[ 
https://issues.apache.org/jira/browse/HDDS-11784?page=com.atlassian.jira.plugin.system.issuetabpanels:all-tabpanel
 ]

Shawn updated HDDS-11784:
-------------------------
    Description: 
We observed lots of open key (files) in our FSO enabled ozone cluster. And 
these are all incomplete MPU keys.

When I tried to abort MPU by using s3 cli as below, I got the exception 
complaining about the parent directory is not found.

{code:bash}
aws s3api abort-multipart-upload --endpoint 'xxxx' --bucket 
'2e76bd0f-9682-42c6-a5ce-3e32c5aa37b2' --key 
'CACHE.06e656c0-6622-48bb-89c2-39470764b1d0/ALULA_DICKINSON_ORIGINAL_101_EPISODE_DVSAUDIO_EN8CH_DOWNLOAD_FINAL_VDKSN0560101.mov'
 --upload-id '4103c881-24fa-4992-b7b2-5474f8a7fbaf-113204926929050074'

An error occurred (NoSuchUpload) when calling the AbortMultipartUpload 
operation: The specified multipart upload does not exist. The upload ID might 
be invalid, or the multipart upload might have been aborted or completed.
{code}

Exceptions in the log

{code}
NO_SUCH_MULTIPART_UPLOAD_ERROR 
org.apache.hadoop.ozone.om.exceptions.OMException: Abort Multipart Upload 
Failed: volume: s3v, bucket: 2e76bd0f-9682-42c6-a5ce-3e32c5aa37b2, key: 
CACHE.06e656c0-6622-48bb-89c2-39470764b1d0/ALULA_DICKINSON_ORIGINAL_101_EPISODE_DVSAUDIO_EN8CH_DOWNLOAD_FINAL_VDKSN0560101.mov
at 
org.apache.hadoop.ozone.om.request.s3.multipart.S3MultipartUploadAbortRequest.validateAndUpdateCache(S3MultipartUploadAbortRequest.java:148)

DATASET EXTRACT:

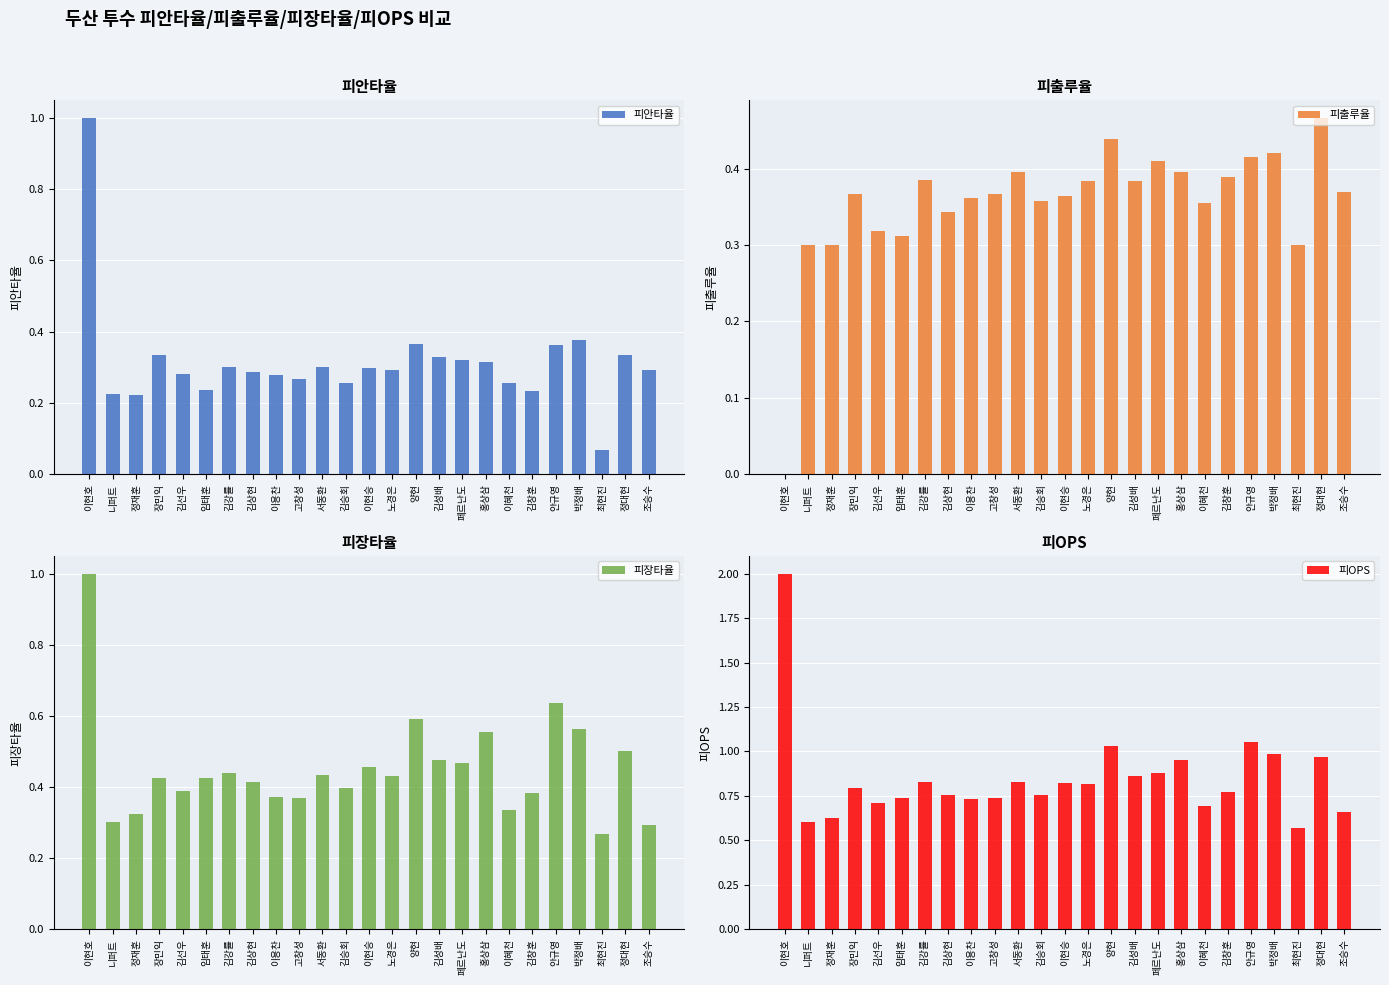

At which category is the sum across all series the highest?

이현호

WHAT YOU WILL DO:
1. List every command-line option passed to the aws s3api command in the Ozone issue report above.
2. According to the Ozone issue report above, what kind of keys were all the open keys observed in the cluster?

ANSWERS FOR THE TASKS:
1. --endpoint, --bucket, --key, --upload-id

2. They were all incomplete MPU keys.